What to work on
Reproduce the text of every item below line for line, and leave the pictures out of your answer.

Provided information
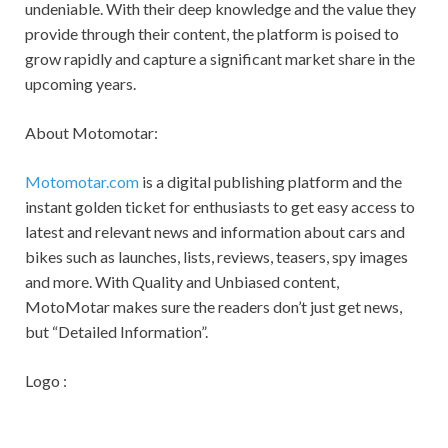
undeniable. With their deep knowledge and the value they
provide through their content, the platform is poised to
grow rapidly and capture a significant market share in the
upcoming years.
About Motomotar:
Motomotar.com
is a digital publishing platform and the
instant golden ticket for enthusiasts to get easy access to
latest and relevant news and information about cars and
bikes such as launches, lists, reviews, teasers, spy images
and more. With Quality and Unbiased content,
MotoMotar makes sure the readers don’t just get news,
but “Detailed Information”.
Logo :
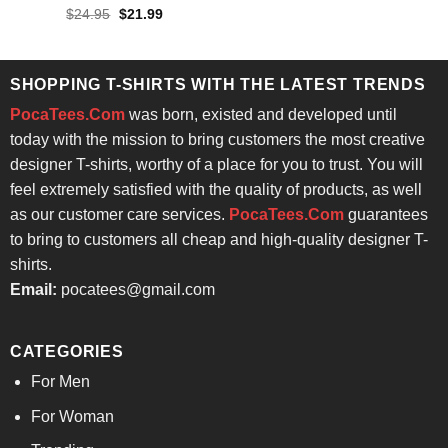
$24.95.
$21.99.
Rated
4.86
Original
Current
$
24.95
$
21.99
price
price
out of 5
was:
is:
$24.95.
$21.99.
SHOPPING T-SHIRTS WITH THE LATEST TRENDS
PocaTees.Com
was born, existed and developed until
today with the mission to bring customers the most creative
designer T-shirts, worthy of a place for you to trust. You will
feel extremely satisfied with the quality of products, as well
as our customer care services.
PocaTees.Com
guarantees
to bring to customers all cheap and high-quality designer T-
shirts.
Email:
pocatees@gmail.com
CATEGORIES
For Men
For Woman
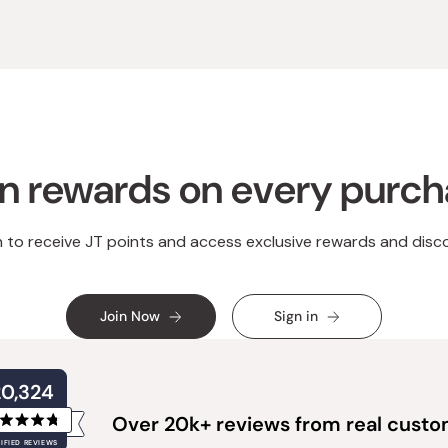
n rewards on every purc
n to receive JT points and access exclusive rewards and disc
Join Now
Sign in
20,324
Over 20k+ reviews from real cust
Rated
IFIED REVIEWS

Written answer
undeniable. With their deep knowledge and the value they
provide through their content, the platform is poised to
grow rapidly and capture a significant market share in the
upcoming years.
About Motomotar:
Motomotar.com
is a digital publishing platform and the
instant golden ticket for enthusiasts to get easy access to
latest and relevant news and information about cars and
bikes such as launches, lists, reviews, teasers, spy images
and more. With Quality and Unbiased content,
MotoMotar makes sure the readers don’t just get news,
but “Detailed Information”.
Logo :
$24.95.
$21.99.
Rated
4.86
Original
Current
$
24.95
$
21.99
price
price
out of 5
was:
is:
$24.95.
$21.99.
SHOPPING T-SHIRTS WITH THE LATEST TRENDS
PocaTees.Com
was born, existed and developed until
today with the mission to bring customers the most creative
designer T-shirts, worthy of a place for you to trust. You will
feel extremely satisfied with the quality of products, as well
as our customer care services.
PocaTees.Com
guarantees
to bring to customers all cheap and high-quality designer T-
shirts.
Email:
pocatees@gmail.com
CATEGORIES
For Men
For Woman
n rewards on every purc
n to receive JT points and access exclusive rewards and disc
Join Now
Sign in
20,324
Over 20k+ reviews from real cust
Rated
IFIED REVIEWS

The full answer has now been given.